• **Task to complete**: Filter the data for lines with the word "Right", then copy every line so identified.

• **Supplied material**:
▽
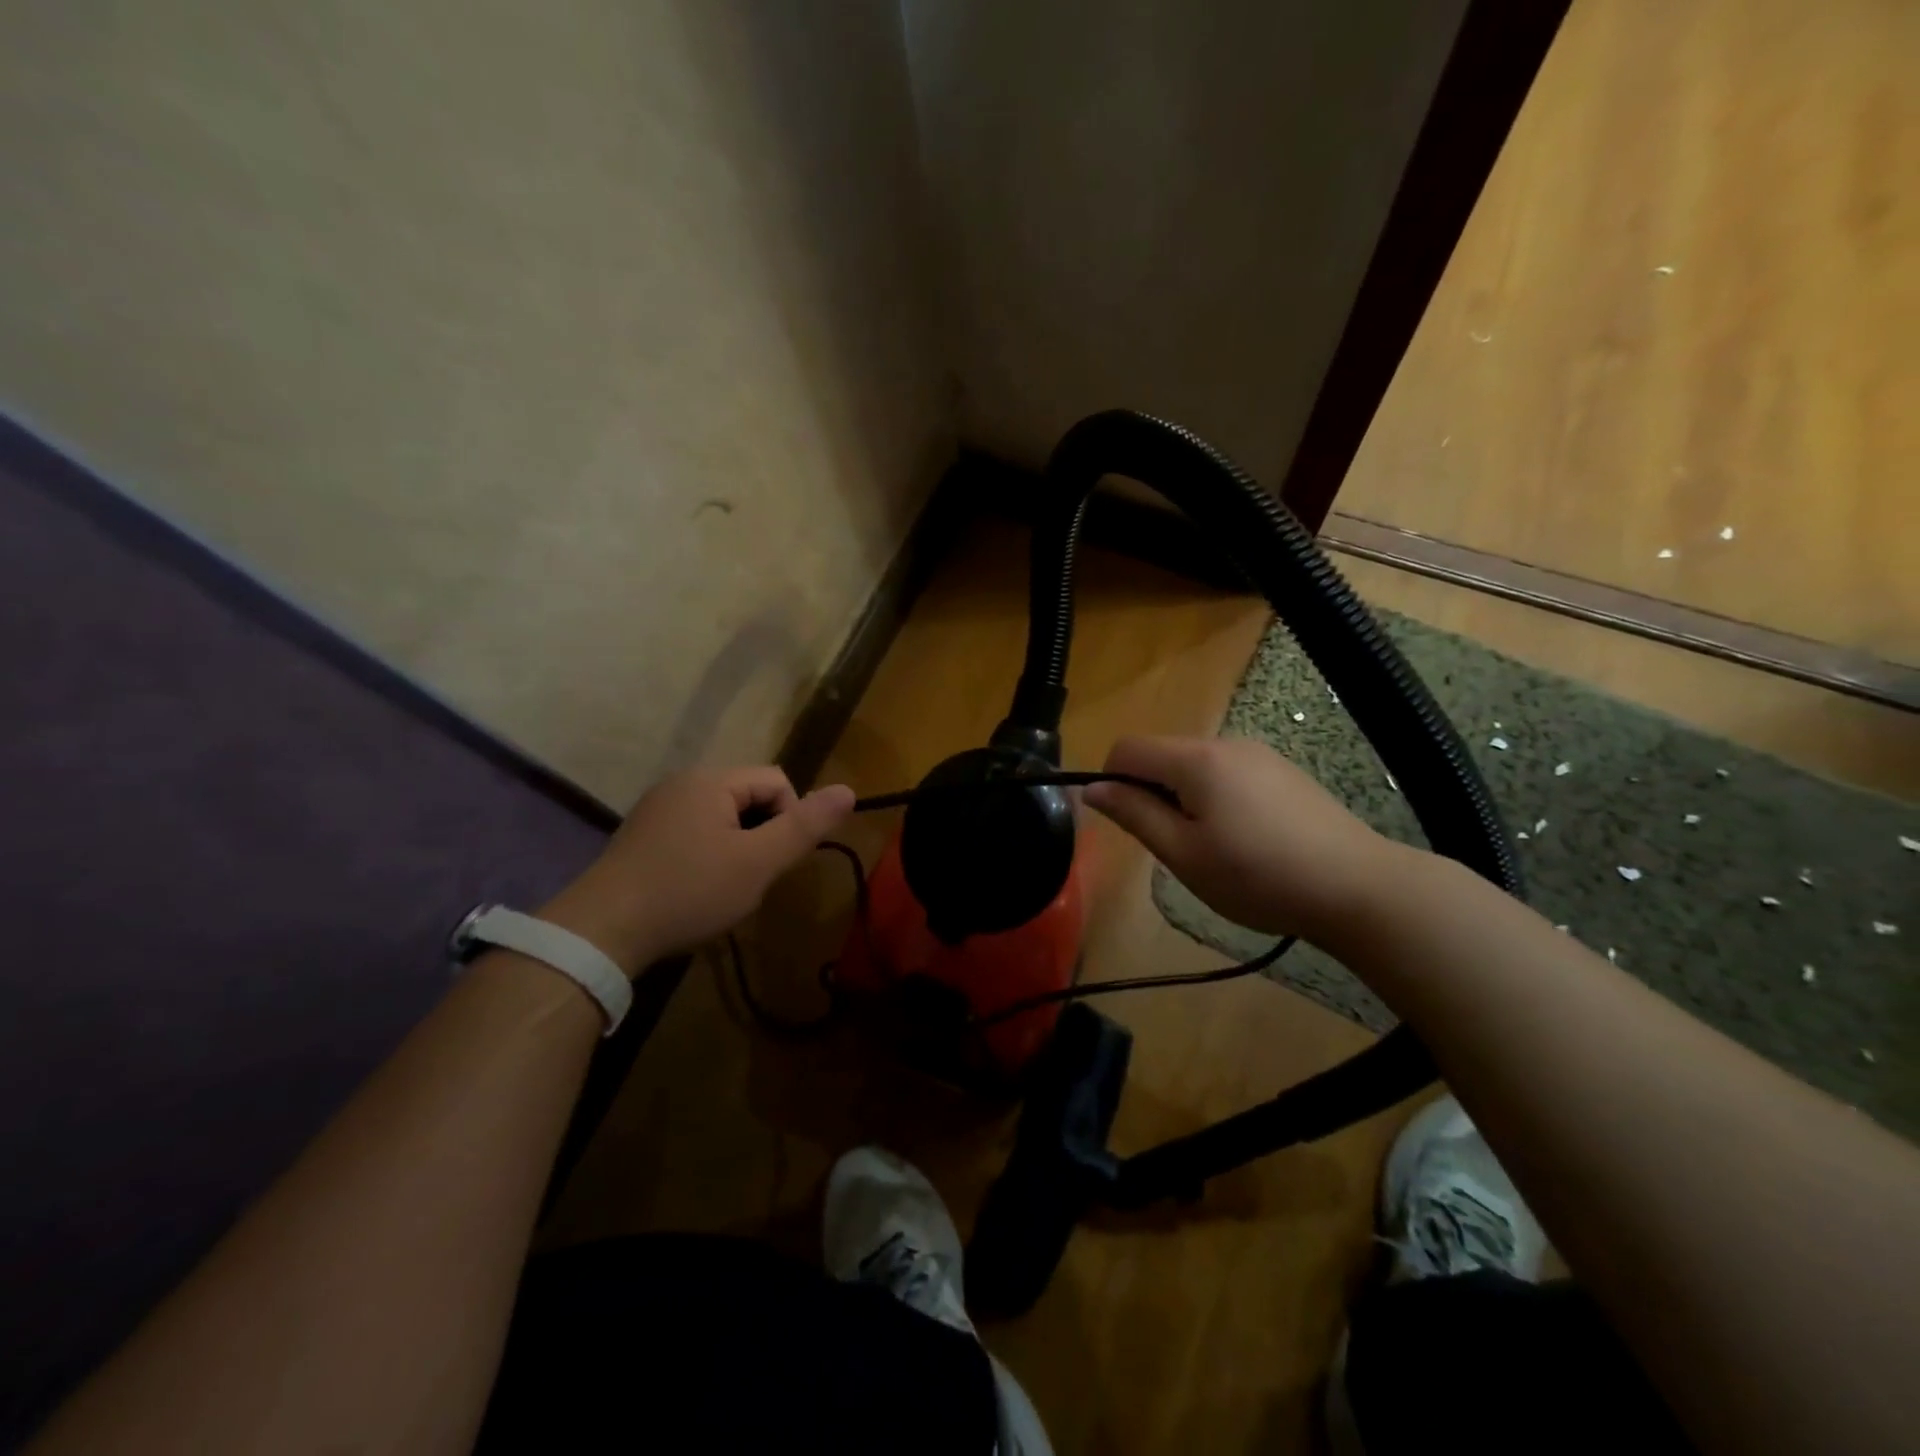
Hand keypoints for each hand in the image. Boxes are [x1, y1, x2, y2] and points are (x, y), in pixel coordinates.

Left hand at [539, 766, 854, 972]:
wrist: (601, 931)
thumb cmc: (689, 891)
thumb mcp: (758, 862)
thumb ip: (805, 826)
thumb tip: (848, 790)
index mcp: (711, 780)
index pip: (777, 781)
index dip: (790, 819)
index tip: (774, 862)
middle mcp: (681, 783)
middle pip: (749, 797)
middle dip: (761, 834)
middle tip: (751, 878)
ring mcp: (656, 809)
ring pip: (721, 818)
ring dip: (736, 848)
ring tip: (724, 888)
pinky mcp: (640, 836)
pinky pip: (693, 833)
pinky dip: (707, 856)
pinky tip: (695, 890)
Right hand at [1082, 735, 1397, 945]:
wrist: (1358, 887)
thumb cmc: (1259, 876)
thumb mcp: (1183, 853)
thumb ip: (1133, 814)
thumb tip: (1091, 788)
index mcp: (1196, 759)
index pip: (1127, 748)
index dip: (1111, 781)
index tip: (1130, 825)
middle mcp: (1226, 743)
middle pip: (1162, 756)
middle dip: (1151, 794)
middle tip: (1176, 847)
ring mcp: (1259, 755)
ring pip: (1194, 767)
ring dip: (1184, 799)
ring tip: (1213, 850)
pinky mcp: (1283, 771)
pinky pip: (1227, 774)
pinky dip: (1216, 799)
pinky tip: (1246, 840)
△
▽
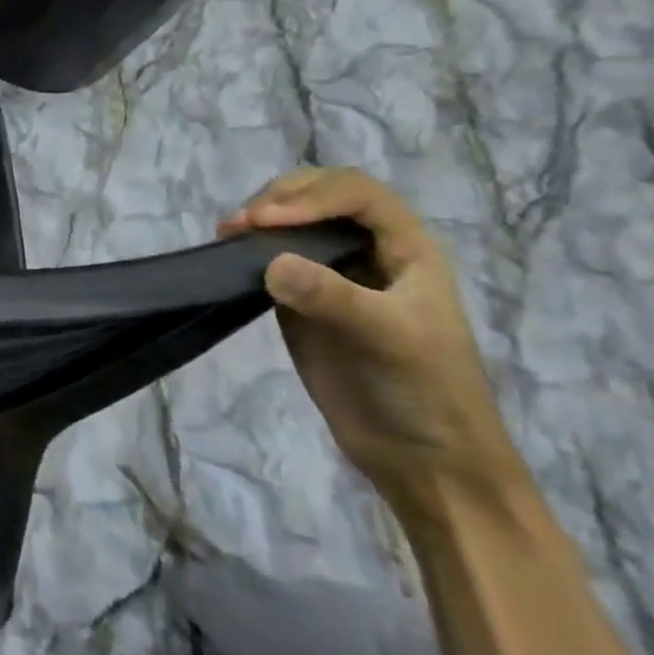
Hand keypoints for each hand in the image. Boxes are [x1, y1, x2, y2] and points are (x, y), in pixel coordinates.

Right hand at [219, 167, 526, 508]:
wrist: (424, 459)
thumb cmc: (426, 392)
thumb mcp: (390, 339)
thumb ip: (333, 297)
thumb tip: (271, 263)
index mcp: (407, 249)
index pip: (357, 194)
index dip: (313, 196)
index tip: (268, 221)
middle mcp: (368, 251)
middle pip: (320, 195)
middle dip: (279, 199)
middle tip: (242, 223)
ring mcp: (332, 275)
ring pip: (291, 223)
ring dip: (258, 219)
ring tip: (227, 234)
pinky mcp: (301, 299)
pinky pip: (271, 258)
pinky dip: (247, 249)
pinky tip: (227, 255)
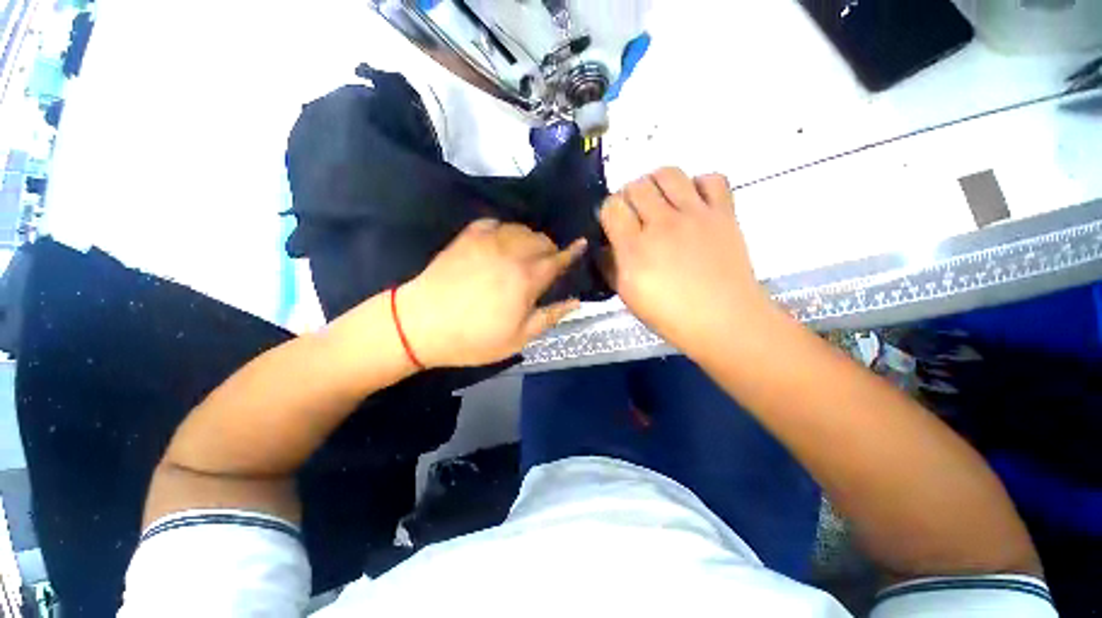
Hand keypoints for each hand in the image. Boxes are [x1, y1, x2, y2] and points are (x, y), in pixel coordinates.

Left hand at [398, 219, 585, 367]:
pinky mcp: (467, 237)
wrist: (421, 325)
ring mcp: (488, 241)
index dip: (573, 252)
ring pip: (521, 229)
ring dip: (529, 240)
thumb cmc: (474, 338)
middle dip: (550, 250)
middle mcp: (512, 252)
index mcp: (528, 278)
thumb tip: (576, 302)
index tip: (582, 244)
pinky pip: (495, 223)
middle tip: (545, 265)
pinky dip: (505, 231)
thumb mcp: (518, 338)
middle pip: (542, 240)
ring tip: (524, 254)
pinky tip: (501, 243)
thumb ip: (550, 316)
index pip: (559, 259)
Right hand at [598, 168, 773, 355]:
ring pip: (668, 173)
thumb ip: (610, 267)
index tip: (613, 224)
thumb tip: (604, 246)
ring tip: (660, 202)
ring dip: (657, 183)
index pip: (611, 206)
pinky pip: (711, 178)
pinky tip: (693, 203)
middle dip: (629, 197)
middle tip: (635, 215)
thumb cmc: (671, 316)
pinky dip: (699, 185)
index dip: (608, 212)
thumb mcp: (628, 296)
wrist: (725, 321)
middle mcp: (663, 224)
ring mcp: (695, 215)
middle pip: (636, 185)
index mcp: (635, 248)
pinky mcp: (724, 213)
△
• **Answer box**:
Right hand at [1082, 735, 1397, 945]:
Right hand at [219, 167, 526, 508]:
Right hand at [598, 168, 773, 355]:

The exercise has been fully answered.